Getting full throughput from the SSD is less about file size and more about how much work is in the SSD's queue at any given moment. If the host system only issues commands one at a time (as would often result from using synchronous IO APIs), then the SSD will experience some idle time between finishing one command and receiving the next from the host system. If the host ensures there are 2+ commands in the SSD's queue, it won't have that idle time.
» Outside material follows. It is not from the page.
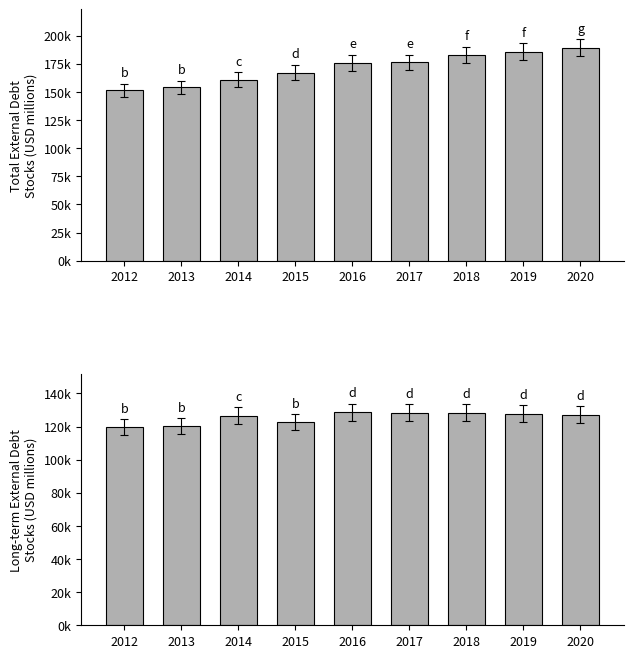

Reading right to left, what are all the values shown in this chart?

Total External Debt Stocks: 189305.6	185598.3	182938.1	176106.4	175794.9	167206.1	160906.7	153890.4	151370.4
Long-term External Debt: 127071.0	127629.3	128318.4	128288.5	128634.9	122583.6	126635.0	120132.6	119465.6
Then there's the matter of how much data is in the queue, rather than how many commands are queued. Imagine a 4 TB SSD using 512Gbit TLC dies, and an 8-channel controller. That's 64 dies with 2 or 4 planes per die. A single page is 16kB for current NAND, so we need 2 or 4 MB of data to write if we want to light up the whole drive at once, and that much again waiting in the queue to ensure the drive can begin the next write as soon as the first batch completes. But you can often hit a bottleneck elsewhere (either the PCIe link, or the channels between the controller and NAND) before you have every plane of every die 100% busy.
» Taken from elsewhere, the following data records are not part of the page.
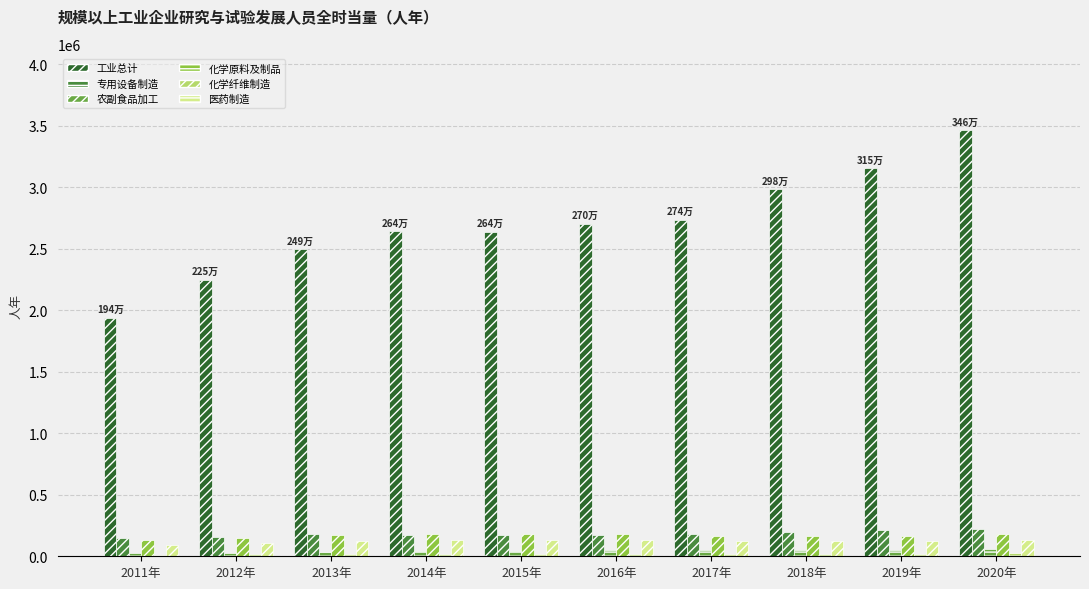

Which category has the highest value across all series?

2020年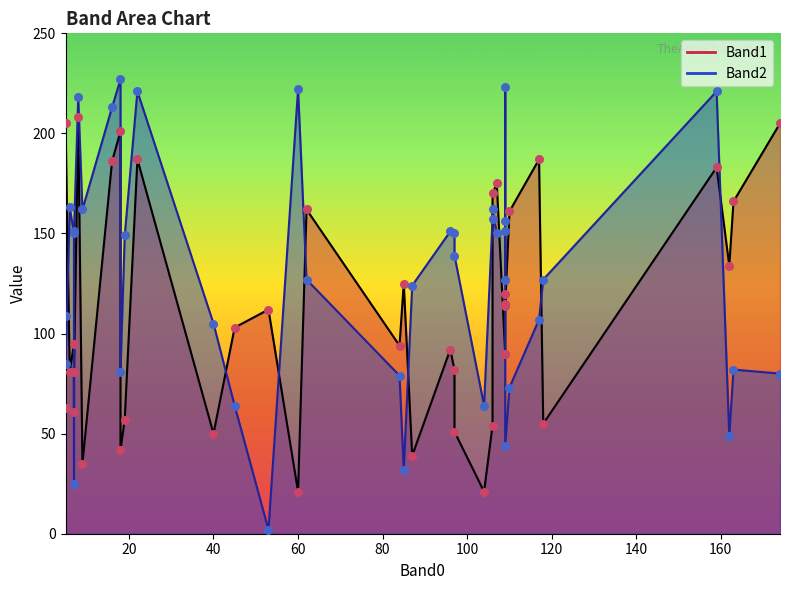

At how many categories does at least one series exceed 11?

40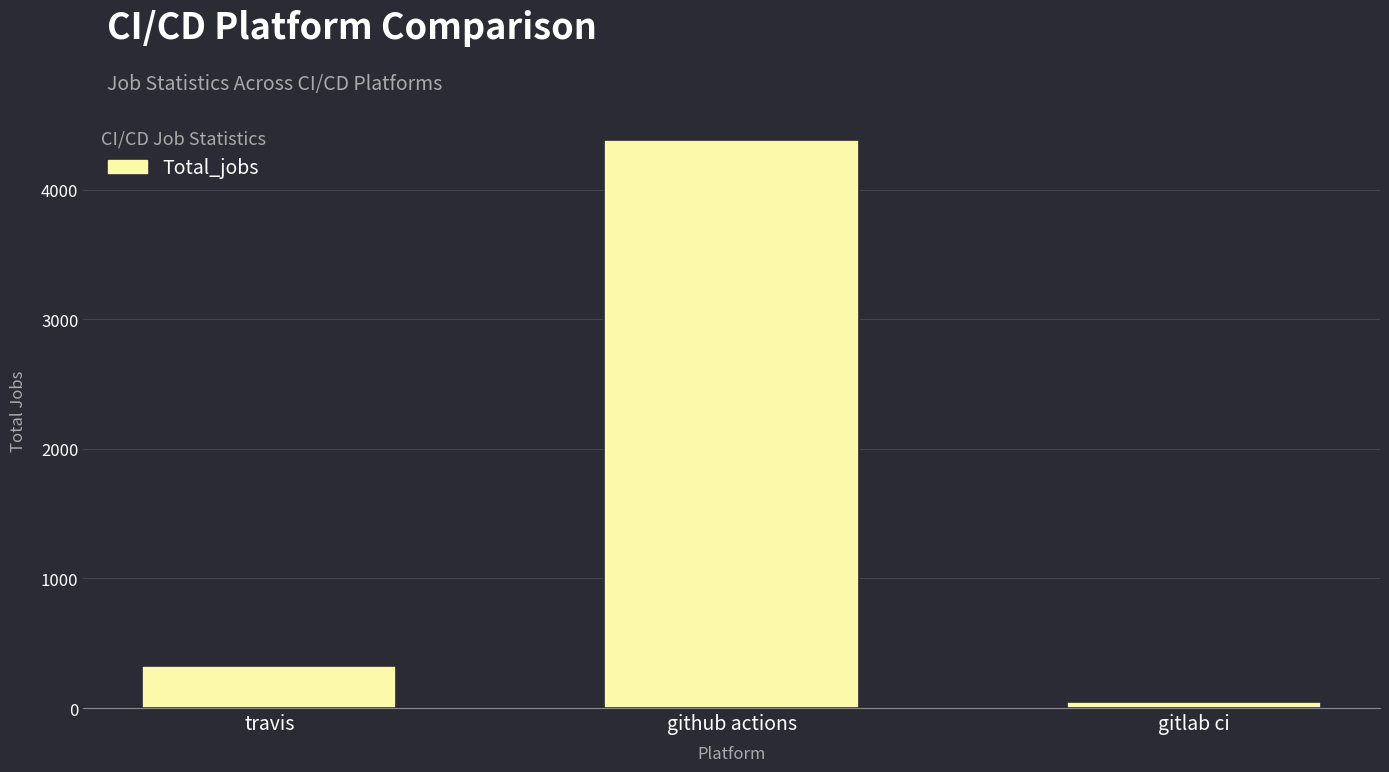

What is the label of the 3rd bar from the left?

gitlab ci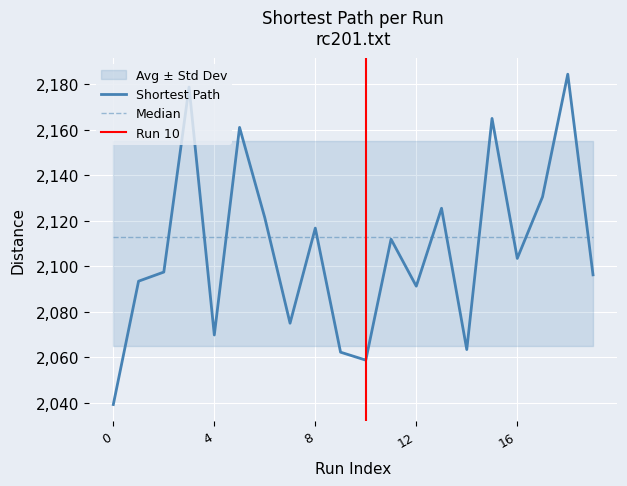

What is the value of the Median point at the 12th from the left?

2112.9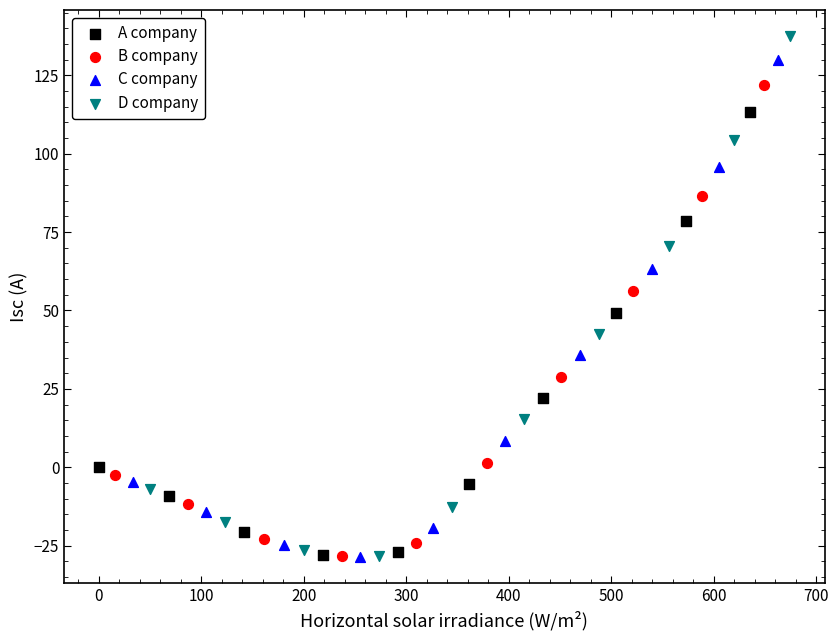

Which series reaches the maximum Y coordinate?

D company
If you're working with small files, then your filesystem will be producing several small IOs for each chunk of file contents you read or write from the application layer, and many of those small metadata/fs IOs will be in the critical path, blocking your data IOs. So even though you can absolutely hit speeds in excess of 3 GB/s by issuing 2MB write commands one at a time to a suitably high-end SSD, you may have more difficulty hitting 3 GB/s by writing 2MB files one at a time.

It varies quite a bit. There are two different types of caches: SLC and DRAM. Most drives use SLC caching, higher end drives often use both.

Typically the SSDs with DRAM have a ratio of 1GB DRAM per TB of flash.

SLC caching is using a portion of the flash in SLC mode, where it stores 1 bit per cell rather than the typical 2-4 (2 for MLC, 3 for TLC, 4 for QLC) in exchange for higher performance. SLC cache size varies wildly. Some SSDs allocate a fixed size cache, some allocate it dynamically based on how much free space is available. It can potentially be 10s of GBs on larger SSDs.

The 1 GB DRAM per 1 TB Flash is to store the Flash Translation Layer mapping from logical addresses of the host system to the physical address in Flash. The write cache is separate and much more limited in size.
On SSDs? 32 is way off, the Samsung 470 had 256MB RAM cache and the 860 Pro a whopping 4GB for the top model.

Although they started removing it entirely for NVMe SSDs, I guess the direct transfer speed is enough to not need a cache at all.

The DRAM you're referring to is for the most part not a write cache for user data. Most of that DRAM is a read cache for the FTL's logical to physical address mapping table. When the FTL is working with the typical granularity of 4kB, you get a requirement of approximately 1GB of DRAM per 1TB of NAND.

Drives that include less than this amount of DRAM show reduced performance, usually in the form of lower random read performance because the physical address of the requested data cannot be quickly found by consulting a table in DRAM and must be located by first performing at least one slow NAND read.

NVMe drives can access system memory over the PCIe bus.